“The customer is always wrong,” Felix Klipstein in the John Brown column #129, December 2002
I never got to meet John Brown, the Welsh chairmaker, artist, writer and author of “The Anarchist Woodworker” column in Good Woodworking magazine. But he is with me in the shop every day.
I saw one of his Welsh stick chairs in Good Woodworking in the 1990s, and it changed me in an instant. I knew that the chairs he’d dug up from the rustic countryside and dragged into the modern shop were exactly the type of chair I wanted to build.
Yes, I like Windsor and ladderback chairs. But Welsh stick chairs, which look more primitive and animal-like, are far more interesting to build.
I wanted to take a class with Brown, but I missed out on his short visits to the United States.
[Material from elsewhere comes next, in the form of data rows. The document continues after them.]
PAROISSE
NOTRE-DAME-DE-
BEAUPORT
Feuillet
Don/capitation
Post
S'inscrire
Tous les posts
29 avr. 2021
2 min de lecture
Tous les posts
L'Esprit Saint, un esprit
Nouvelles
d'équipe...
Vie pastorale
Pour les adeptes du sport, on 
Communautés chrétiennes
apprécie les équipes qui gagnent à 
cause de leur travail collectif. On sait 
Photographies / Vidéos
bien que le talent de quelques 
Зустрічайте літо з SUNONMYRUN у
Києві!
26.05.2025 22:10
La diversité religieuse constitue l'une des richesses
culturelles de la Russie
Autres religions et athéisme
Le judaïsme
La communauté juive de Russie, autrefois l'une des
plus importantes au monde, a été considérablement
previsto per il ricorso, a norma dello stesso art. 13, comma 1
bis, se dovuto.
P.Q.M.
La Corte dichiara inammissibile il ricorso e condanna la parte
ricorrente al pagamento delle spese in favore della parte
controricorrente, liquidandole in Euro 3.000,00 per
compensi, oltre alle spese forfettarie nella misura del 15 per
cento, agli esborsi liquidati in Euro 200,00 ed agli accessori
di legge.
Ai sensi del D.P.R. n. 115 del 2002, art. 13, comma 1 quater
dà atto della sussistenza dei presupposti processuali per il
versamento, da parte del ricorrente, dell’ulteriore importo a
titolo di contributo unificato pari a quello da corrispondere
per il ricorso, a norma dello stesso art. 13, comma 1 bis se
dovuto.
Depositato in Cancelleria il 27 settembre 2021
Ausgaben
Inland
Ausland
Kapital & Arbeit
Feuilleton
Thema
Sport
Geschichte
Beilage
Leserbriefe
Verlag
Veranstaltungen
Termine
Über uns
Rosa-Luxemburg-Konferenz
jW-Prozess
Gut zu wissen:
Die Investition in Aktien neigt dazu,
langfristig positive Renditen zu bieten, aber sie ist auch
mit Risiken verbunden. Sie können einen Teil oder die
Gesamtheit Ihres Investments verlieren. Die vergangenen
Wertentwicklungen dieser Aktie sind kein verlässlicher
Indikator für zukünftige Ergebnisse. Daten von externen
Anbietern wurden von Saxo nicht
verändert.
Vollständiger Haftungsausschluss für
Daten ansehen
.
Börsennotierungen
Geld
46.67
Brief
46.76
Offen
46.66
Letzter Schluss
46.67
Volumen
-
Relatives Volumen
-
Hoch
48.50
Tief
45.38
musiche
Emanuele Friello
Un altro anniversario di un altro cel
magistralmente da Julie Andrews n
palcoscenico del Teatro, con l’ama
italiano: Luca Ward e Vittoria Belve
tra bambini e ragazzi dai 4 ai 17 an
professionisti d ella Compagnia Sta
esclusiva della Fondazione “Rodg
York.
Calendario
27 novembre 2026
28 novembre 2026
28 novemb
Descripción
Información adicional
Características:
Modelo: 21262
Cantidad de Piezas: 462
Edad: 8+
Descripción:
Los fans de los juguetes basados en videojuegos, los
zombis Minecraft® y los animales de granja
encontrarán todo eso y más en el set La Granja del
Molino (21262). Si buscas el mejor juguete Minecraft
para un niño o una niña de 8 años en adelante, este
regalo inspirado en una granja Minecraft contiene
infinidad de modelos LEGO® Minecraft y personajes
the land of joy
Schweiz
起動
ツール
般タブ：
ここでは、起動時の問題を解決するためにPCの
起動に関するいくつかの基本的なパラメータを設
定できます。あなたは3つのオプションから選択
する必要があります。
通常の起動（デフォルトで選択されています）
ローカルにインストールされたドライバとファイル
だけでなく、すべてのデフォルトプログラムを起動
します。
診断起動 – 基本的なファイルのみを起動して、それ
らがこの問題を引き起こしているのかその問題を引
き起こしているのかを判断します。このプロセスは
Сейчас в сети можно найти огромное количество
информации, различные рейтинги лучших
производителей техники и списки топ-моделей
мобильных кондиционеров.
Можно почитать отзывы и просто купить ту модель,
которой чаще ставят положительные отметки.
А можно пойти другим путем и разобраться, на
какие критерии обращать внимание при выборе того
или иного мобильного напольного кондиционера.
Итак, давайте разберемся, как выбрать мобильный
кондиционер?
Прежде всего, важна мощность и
And going to the United Kingdom in the 1990s to learn to build chairs was just a crazy idea with my salary and my young family.
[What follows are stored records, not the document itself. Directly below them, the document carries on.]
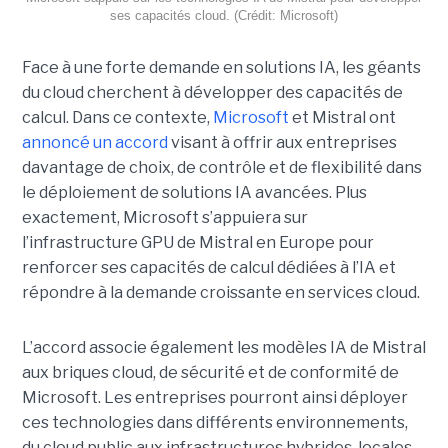
ses capacités cloud. (Crédit: Microsoft)
Face à une forte demande en solutions IA, les géants
du cloud cherchent à développer des capacités de
calcul. Dans ce contexte,
Microsoft
et Mistral ont
annoncé un accord
visant à offrir aux entreprises
davantage de choix, de contrôle et de flexibilité dans
le déploiement de solutions IA avancées.
Plus
exactement,
Microsoft s’appuiera sur
l’infrastructure GPU de Mistral en Europe pour
renforcer ses capacités de calcul dédiées à l’IA et
répondre à la demande croissante en services cloud.
L’accord associe également les modèles IA de Mistral
aux briques cloud, de sécurité et de conformité de
Microsoft. Les entreprises pourront ainsi déployer
ces technologies dans différents environnements,
du cloud public aux infrastructures hybrides, locales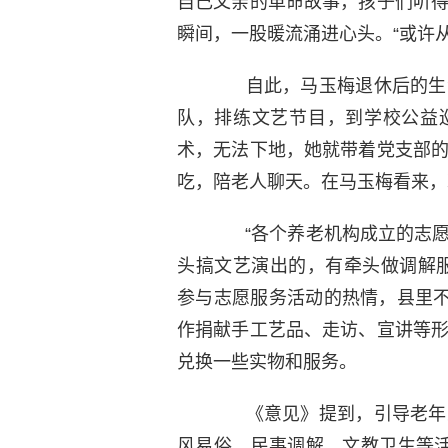
自己父亲的革命故事，孩子们听
瞬间，一股暖流涌进心头。“或许
自此，马玉梅退休后的生活
队，排练文艺节目，到学校公益
术，无法下地，她就带着党支部
吃，陪老人聊天。在马玉梅看来，
“各个养老机构成立的志愿
头搞文艺演出的，有牵头做调解
参与志愿服务活动的热情，县里不
作捐献手工艺品、走访、宣讲等
兑换一些实物和服务。
《意见》提到，引导老年人
风易俗、民事调解、文教卫生等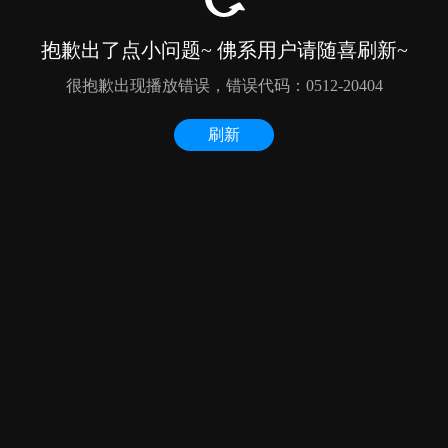
抱歉出了点小问题~ 佛系用户请随喜刷新~
很抱歉出现播放错误，错误代码：0512-20404
刷新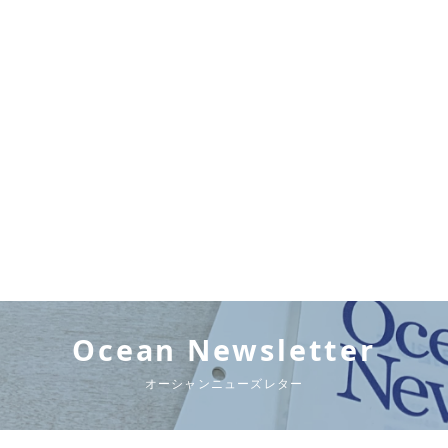
Ocean Newsletter
オーシャンニューズレター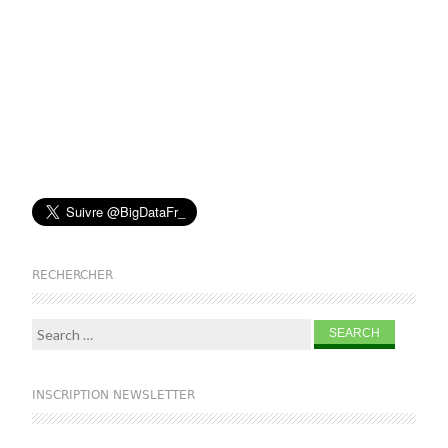
RECHERCHER
Search for:
INSCRIPTION NEWSLETTER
So I sought out closer chairmakers to learn about Welsh chairs, which took me to Cobden, Ontario, and Paint Lick, Ky. Yet it has always been Brown’s chairs that I have been studying and striving for.
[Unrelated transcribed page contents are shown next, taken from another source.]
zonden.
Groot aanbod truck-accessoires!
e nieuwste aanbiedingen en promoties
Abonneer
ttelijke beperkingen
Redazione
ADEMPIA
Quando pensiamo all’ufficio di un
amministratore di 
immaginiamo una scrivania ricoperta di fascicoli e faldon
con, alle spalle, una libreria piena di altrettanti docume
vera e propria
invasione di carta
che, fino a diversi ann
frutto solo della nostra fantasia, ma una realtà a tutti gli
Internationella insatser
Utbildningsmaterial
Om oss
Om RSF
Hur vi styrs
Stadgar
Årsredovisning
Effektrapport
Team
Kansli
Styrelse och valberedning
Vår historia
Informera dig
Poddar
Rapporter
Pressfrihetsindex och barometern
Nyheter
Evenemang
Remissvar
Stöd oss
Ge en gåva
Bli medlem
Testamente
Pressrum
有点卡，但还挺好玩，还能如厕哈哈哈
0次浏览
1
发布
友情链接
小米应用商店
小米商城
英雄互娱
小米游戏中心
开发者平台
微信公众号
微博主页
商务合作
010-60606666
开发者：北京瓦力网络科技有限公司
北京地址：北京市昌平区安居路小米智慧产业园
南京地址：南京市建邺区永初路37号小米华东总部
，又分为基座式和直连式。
This fall I finished two chairs that are influenced by chairmaker Don Weber (I love the rake and splay of his legs), by Brown (the four-spindle back is classic Brown), and a little Schwarz. I lightened the arm bow, altered the seat plan and designed the crest rail from scratch.
When I sat down these chairs for the first time, I wanted to smoke a cigarette – and I don’t smoke. But Brown did (check out his book “Welsh Stick Chairs” for some great photos of this). So I might be getting close.
Thanks John Brown, wherever you are.